Devotional

Asking to Be Taught

Psalm 25:4–5 (ESV)

Scripture

Psalm 25:4–5 (ESV)

Reflection

David is not asking for an outcome. He is asking to be taught.

That is a different posture than most leaders bring to their pursuit of clarity. The default is to seek answers, to find the right direction, to land on the correct decision. David's request goes deeper. He wants to know the ways. He wants to be taught the paths. He is not asking God to confirm what he has already decided. He is asking to be shaped by what God knows.

The waiting in verse five is not passive resignation. It is the active posture of someone who has chosen not to move ahead of what they have been given. For leaders who operate under constant pressure to decide and move, that posture is genuinely difficult to maintain.

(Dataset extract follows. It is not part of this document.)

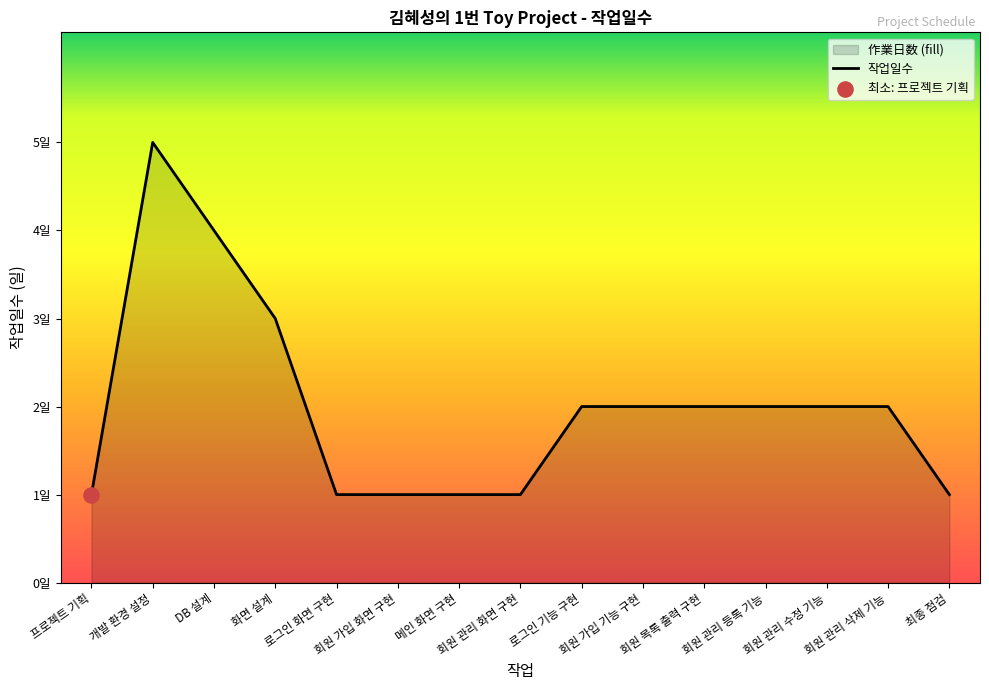

Which has a higher value, 회원 관리 삭제 기능 or 회원 관리 화면 구현?

회원 관리 삭제 기능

Clarity pursued through this kind of asking is slower than analysis. It is also more reliable. It produces leaders who know the way rather than leaders who simply found an answer.

Practical Application

  • Identify where you are seeking answers rather than asking to be taught.
  • Bring a current leadership challenge to God with the posture of a student, not a strategist.
  • Practice waiting before moving, even when the pressure to decide is high.

Takeaways

  • Asking to be taught is a different and deeper posture than seeking answers.
  • Clarity pursued through genuine waiting produces leaders who know the way, not just leaders who found an answer.

Closing Thought

The leader who asks to be taught will eventually know the path. The one who only seeks answers will keep looking for the next one.